### What to do:
Every record below is to be restated verbatim, though its images are not.

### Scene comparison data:
□ □ □ □

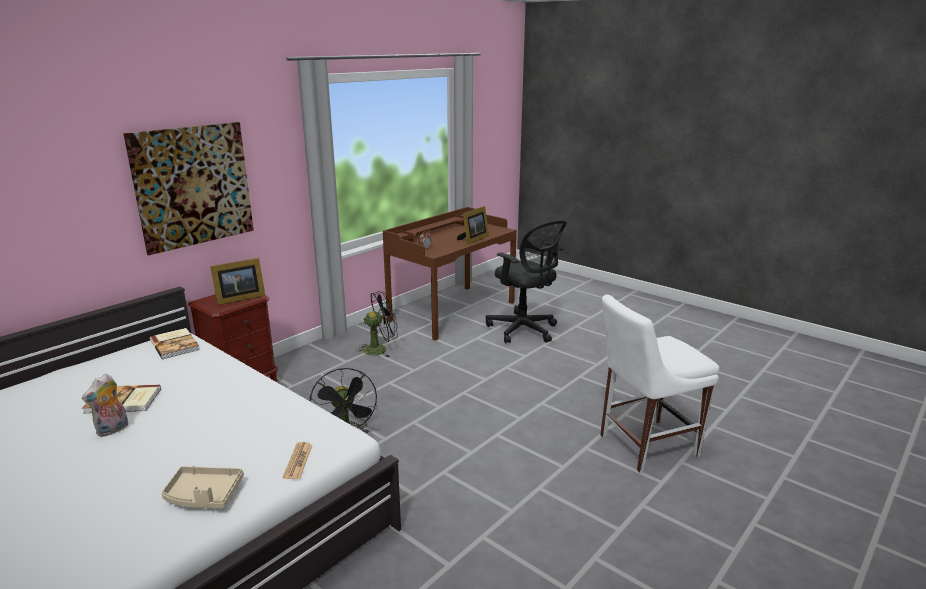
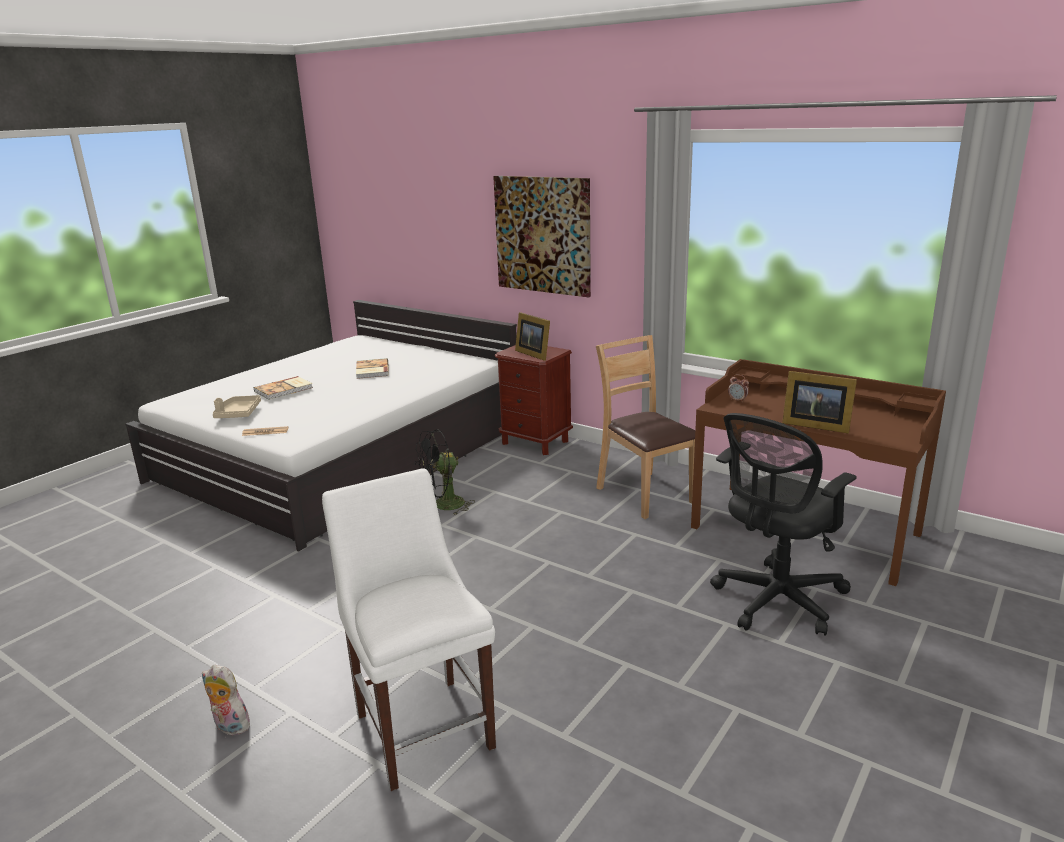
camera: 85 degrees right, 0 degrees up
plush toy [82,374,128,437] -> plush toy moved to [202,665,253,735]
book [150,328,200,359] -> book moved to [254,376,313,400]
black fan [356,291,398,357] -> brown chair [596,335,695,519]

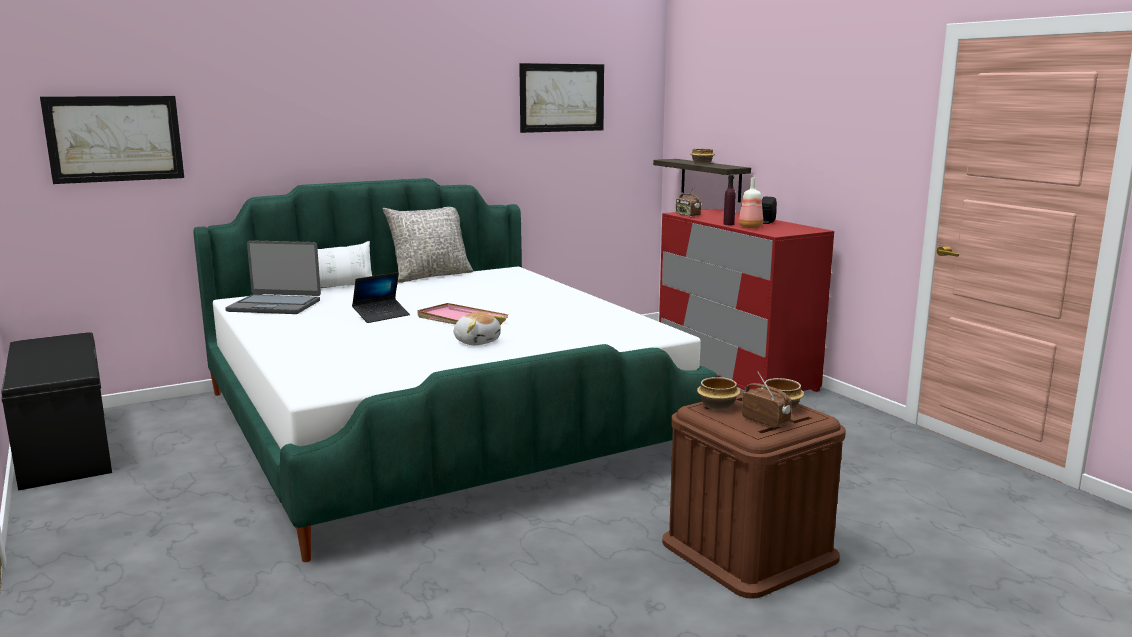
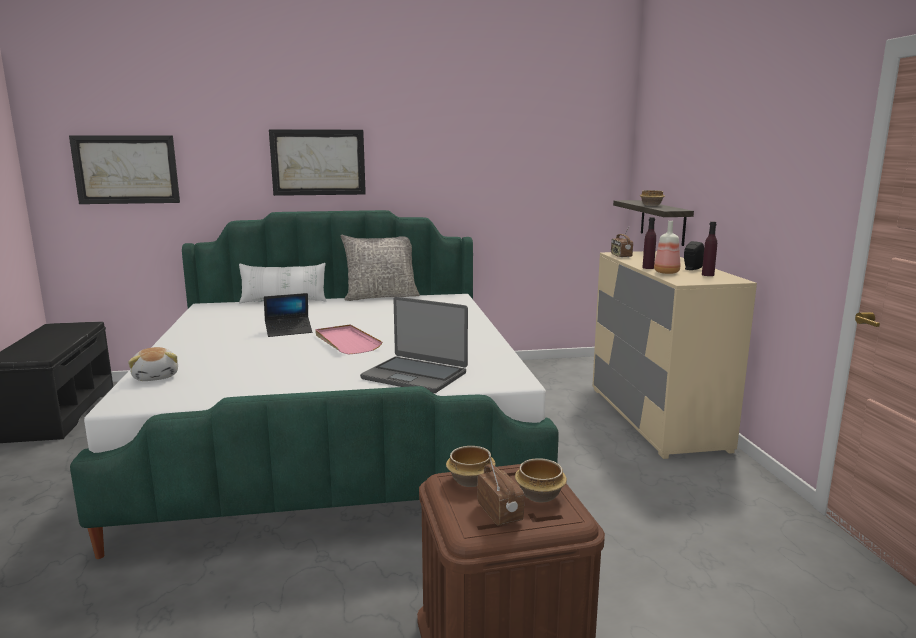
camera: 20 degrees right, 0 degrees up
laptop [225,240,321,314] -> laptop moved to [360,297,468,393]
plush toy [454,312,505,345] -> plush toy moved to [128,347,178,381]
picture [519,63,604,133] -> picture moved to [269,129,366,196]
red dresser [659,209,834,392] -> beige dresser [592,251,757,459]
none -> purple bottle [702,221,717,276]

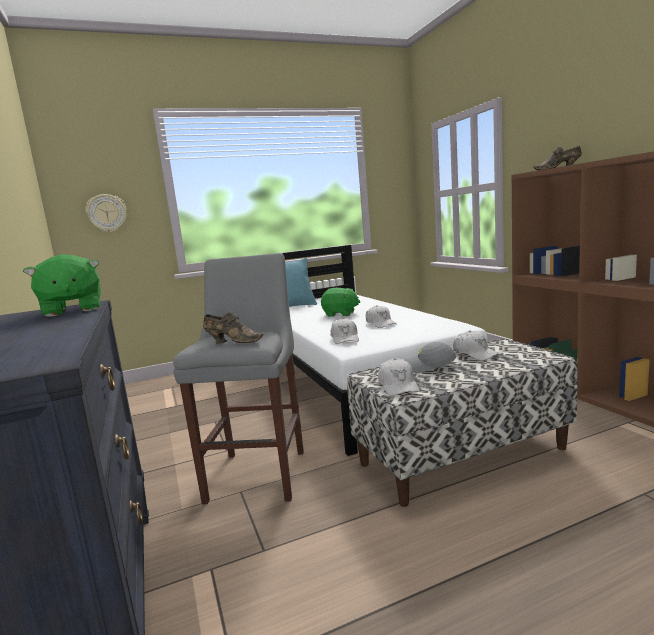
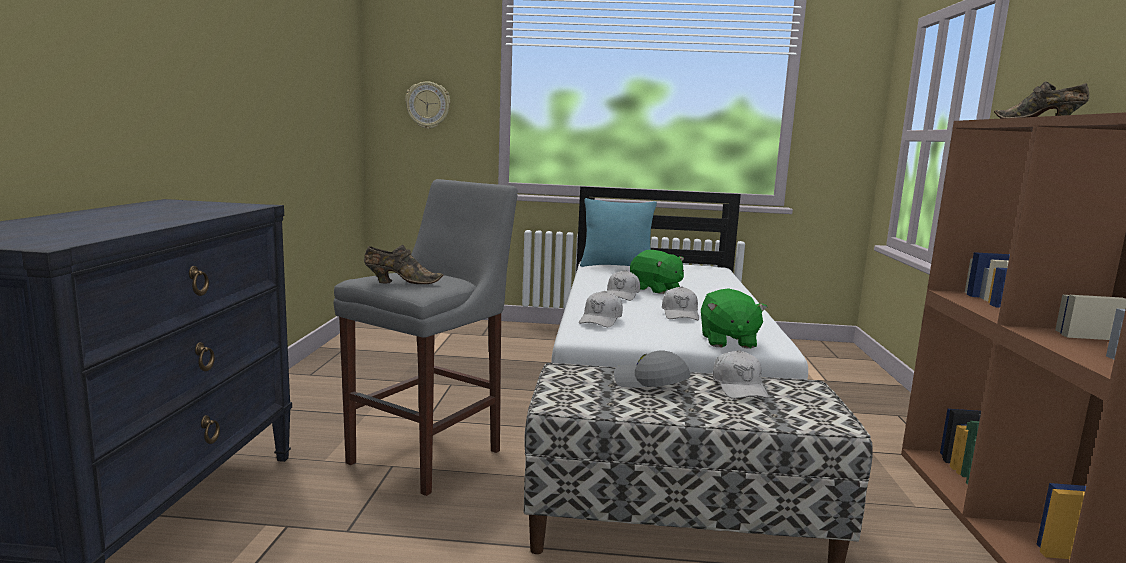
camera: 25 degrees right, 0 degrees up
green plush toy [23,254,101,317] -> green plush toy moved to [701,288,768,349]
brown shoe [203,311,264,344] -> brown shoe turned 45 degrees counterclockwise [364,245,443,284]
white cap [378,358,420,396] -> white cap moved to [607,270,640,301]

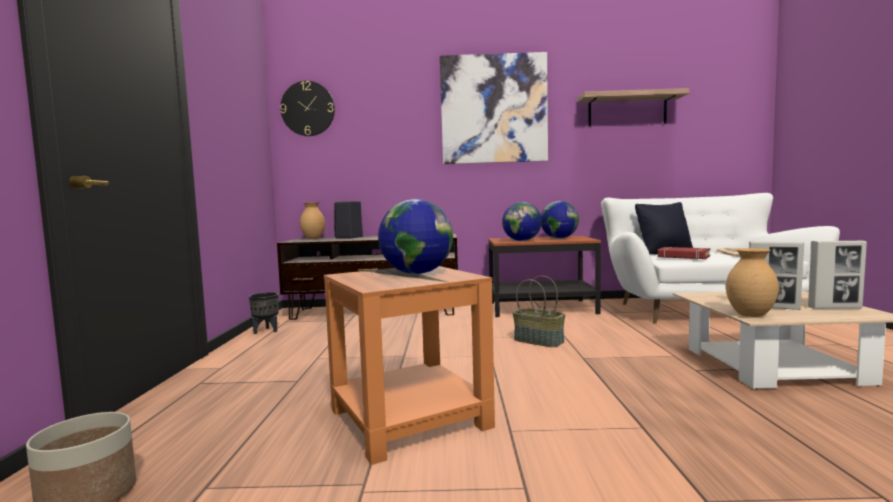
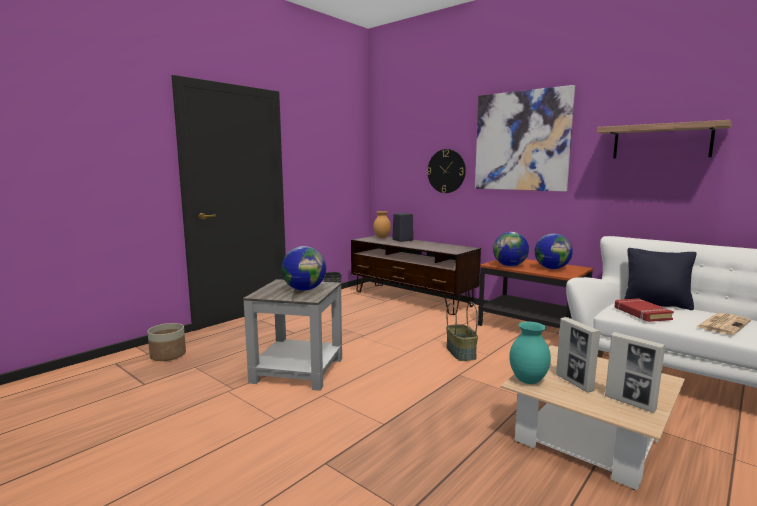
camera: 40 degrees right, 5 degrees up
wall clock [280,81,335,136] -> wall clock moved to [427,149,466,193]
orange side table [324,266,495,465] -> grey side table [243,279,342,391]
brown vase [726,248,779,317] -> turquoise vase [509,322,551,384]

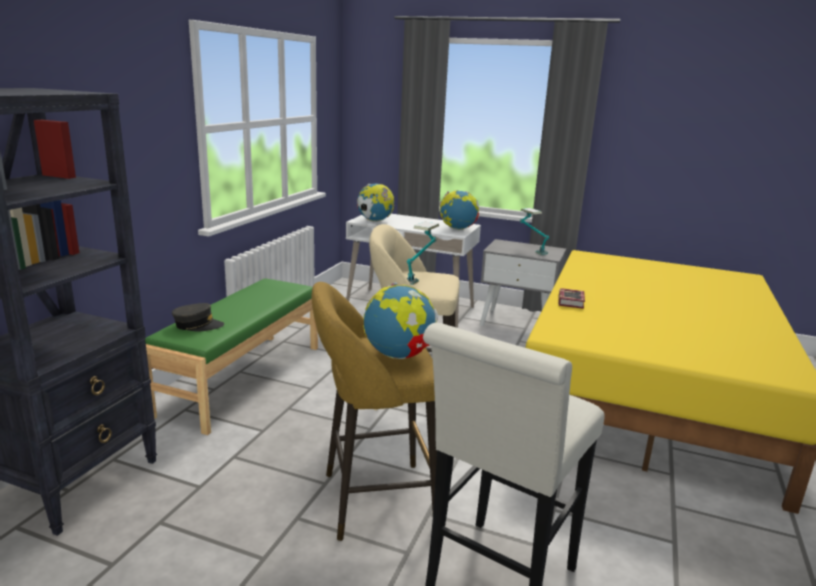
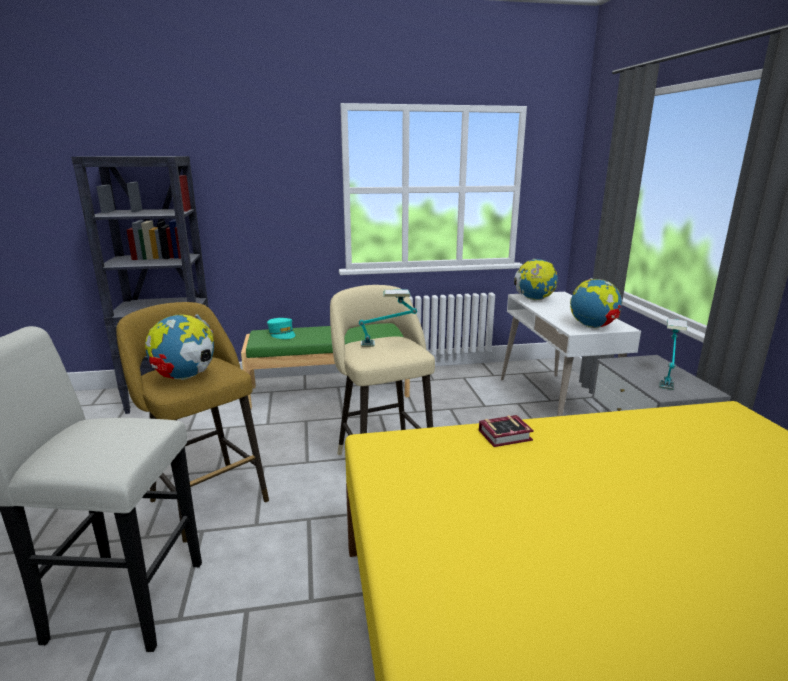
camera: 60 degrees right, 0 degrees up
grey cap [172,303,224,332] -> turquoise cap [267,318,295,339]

□ □ □ □

### Answer to the problem:
camera: 85 degrees right, 0 degrees up
plush toy [82,374,128,437] -> plush toy moved to [202,665,253,735]
book [150,328,200,359] -> book moved to [254,376,313,400]
black fan [356,291,398,357] -> brown chair [596,335,695,519]

camera: 20 degrees right, 0 degrees up
laptop [225,240,321,314] -> laptop moved to [360,297,468,393]
plush toy [454,312,505,345] -> plush toy moved to [128,347,178,381]
picture [519,63,604,133] -> picture moved to [269,129,366,196]
red dresser [659,209,834,392] -> beige dresser [592,251,757,459]
none -> purple bottle [702,221,717,276]

camera: 25 degrees right, 0 degrees up
green plush toy [23,254,101,317] -> green plush toy moved to [701,288,768,349]
brown shoe [203,311,264,344] -> brown shoe turned 45 degrees counterclockwise [364,245,443,284]
white cap [378,358,420,396] -> white cap moved to [607,270,640,301]

camera: 40 degrees right, 5 degrees up
wall clock [280,81,335,136] -> wall clock moved to [427,149,466,193]
orange side table [324,266,495,465] -> grey side table [243,279,342,391]
brown vase [726,248,779,317] -> turquoise vase [509,322,551,384]

camera: 60 degrees right, 0 degrees up
grey cap [172,303,224,332] -> turquoise cap [267,318,295,339]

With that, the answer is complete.